Listed entries -
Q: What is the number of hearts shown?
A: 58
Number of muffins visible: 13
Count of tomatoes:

...

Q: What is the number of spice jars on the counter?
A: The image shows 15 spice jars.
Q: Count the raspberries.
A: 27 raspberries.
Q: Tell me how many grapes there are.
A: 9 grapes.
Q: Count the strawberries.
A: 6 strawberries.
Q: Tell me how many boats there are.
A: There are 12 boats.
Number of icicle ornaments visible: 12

==

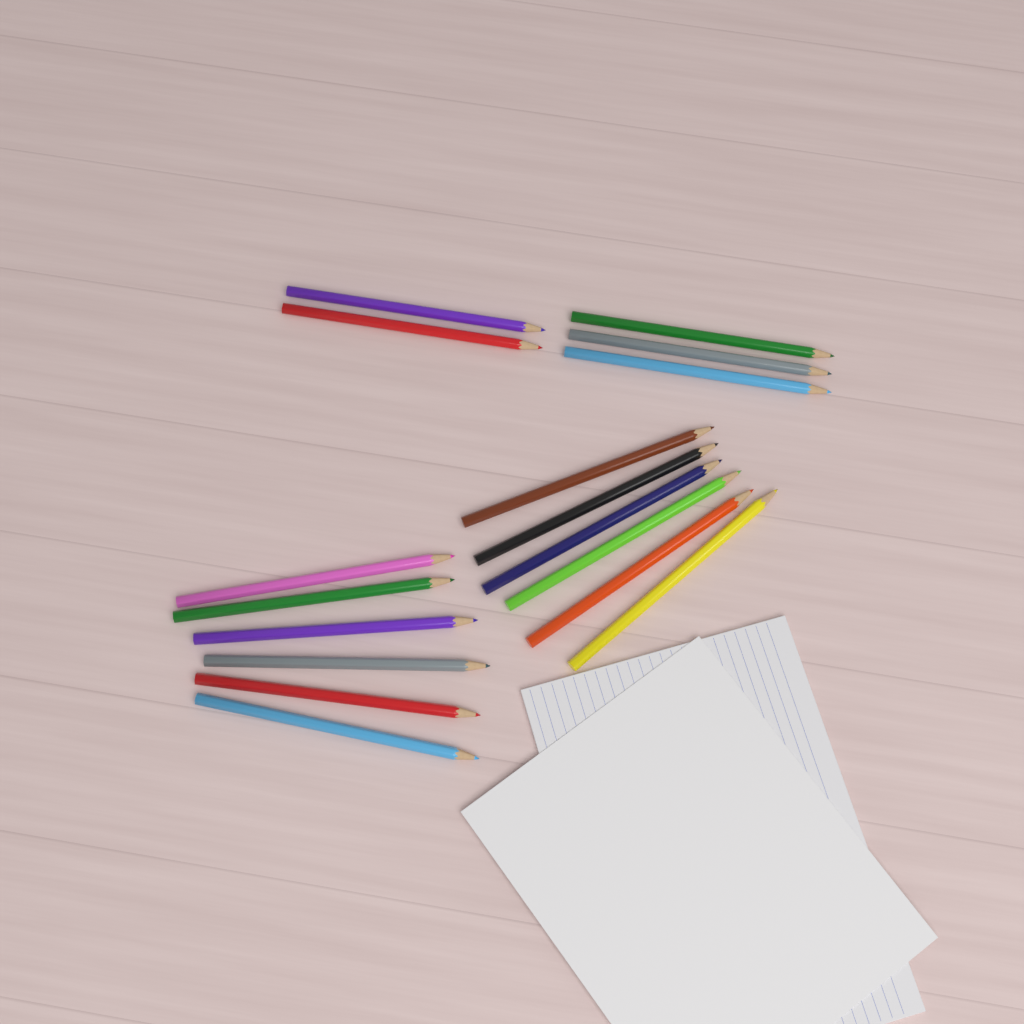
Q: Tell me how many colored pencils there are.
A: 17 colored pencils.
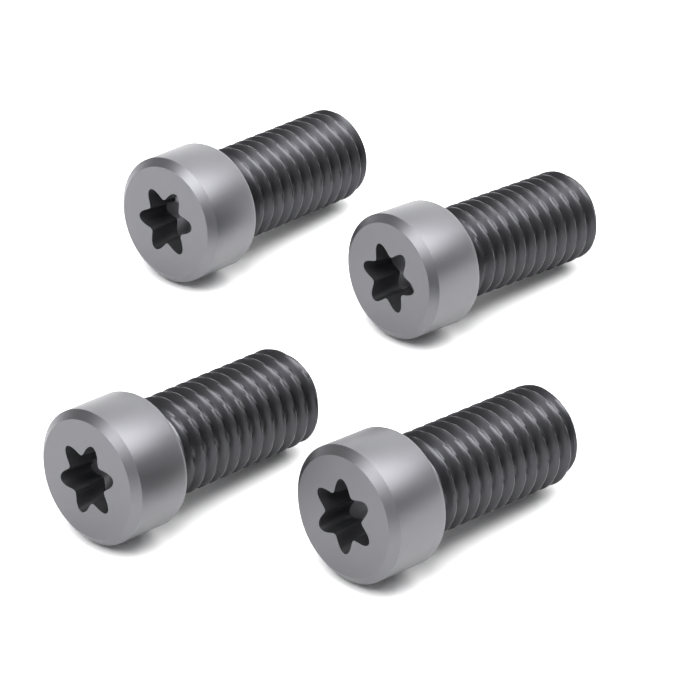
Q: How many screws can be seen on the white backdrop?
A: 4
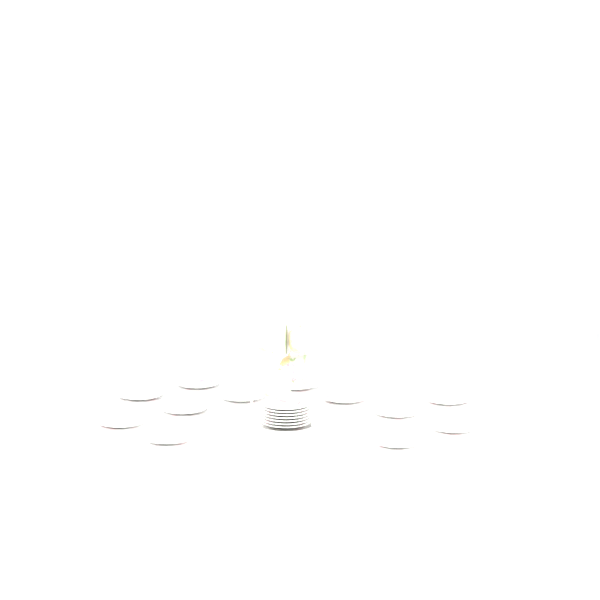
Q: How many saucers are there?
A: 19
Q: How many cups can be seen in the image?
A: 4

What the task requires - Output the entries verbatim, beginning at the line containing "Q: What is the number of spice" and continuing through the line containing "Number of icicle ornaments visible: 12".

Task solution -
Q: What is the number of spice jars on the counter?
A: The image shows 15 spice jars.
Q: Count the raspberries.
A: 27 raspberries.
Q: Tell me how many grapes there are.
A: 9 grapes.
Q: Count the strawberries.
A: 6 strawberries.
Q: Tell me how many boats there are.
A: There are 12 boats.
Number of icicle ornaments visible: 12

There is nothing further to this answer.